I've spent hours reading articles (journalistic and scholarly) on the benefits of being a working mother. I know it encourages independence, provides strong role models, allows children to see their parents as equals, provides financial stability. I know it's beneficial to the mother herself, providing self-confidence, self-sufficiency, and more tangible representations of self-worth. Valid arguments that don't even begin to light on factors like the difficulty of finding a job after taking a number of years hiatus, which, in an industry such as IT, could even result in starting back at square one requiring re-education before stepping back into the career you spent so much "cementing" before having children.
But my number one reason for wanting to continue to work as we raise our children is to help bring awareness to the fact that the conflict between having children and having a career isn't strictly a gender issue. And with awareness, hopefully, will come change, and my kids won't find themselves paralyzed by guilt on their couch one Saturday morning at nearly 30 years of age trying to decide between career and children.
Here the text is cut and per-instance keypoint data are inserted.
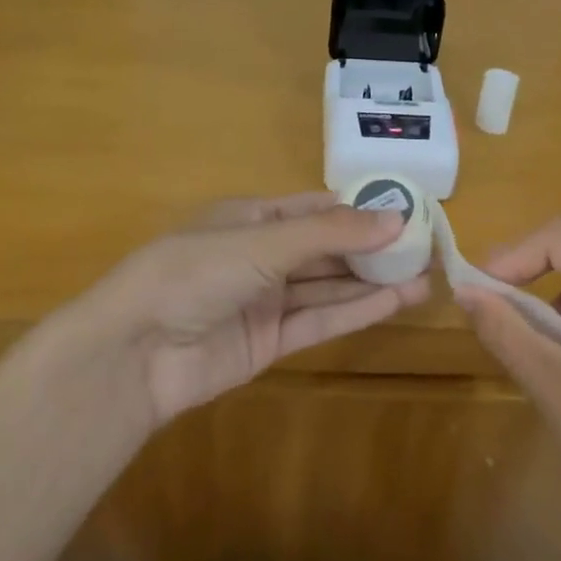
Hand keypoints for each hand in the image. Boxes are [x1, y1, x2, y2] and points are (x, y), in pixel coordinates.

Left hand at [83, 192, 428, 429]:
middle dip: (372, 248)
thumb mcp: (264, 241)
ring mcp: (265, 300)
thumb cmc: (196, 272)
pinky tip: (393, 302)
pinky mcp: (268, 343)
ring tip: (423, 277)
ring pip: (327, 286)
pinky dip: (354, 311)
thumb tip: (396, 218)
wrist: (135, 352)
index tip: (406, 210)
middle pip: (326, 248)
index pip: (315, 208)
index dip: (359, 209)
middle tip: (425, 248)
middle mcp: (260, 255)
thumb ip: (330, 233)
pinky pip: (318, 320)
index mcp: (251, 217)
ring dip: (372, 282)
*While Scott would not only be as equally viable a caregiver for our children, he likely would be a better caregiver given our personalities. Even with that caveat, I'm still viewed as a bad mother abandoning her not-even-born children. All that being said, Scott is not intending on placing his career on hold for 5-7 years, either. We don't live an extravagant life, and while we do make fairly decent money, we are well aware that in this economic environment, we would be entirely unable to subsist off of one wage and offer our children even the slightest glimpse of the life we were privileged to as children (with mothers who stayed home to look after us).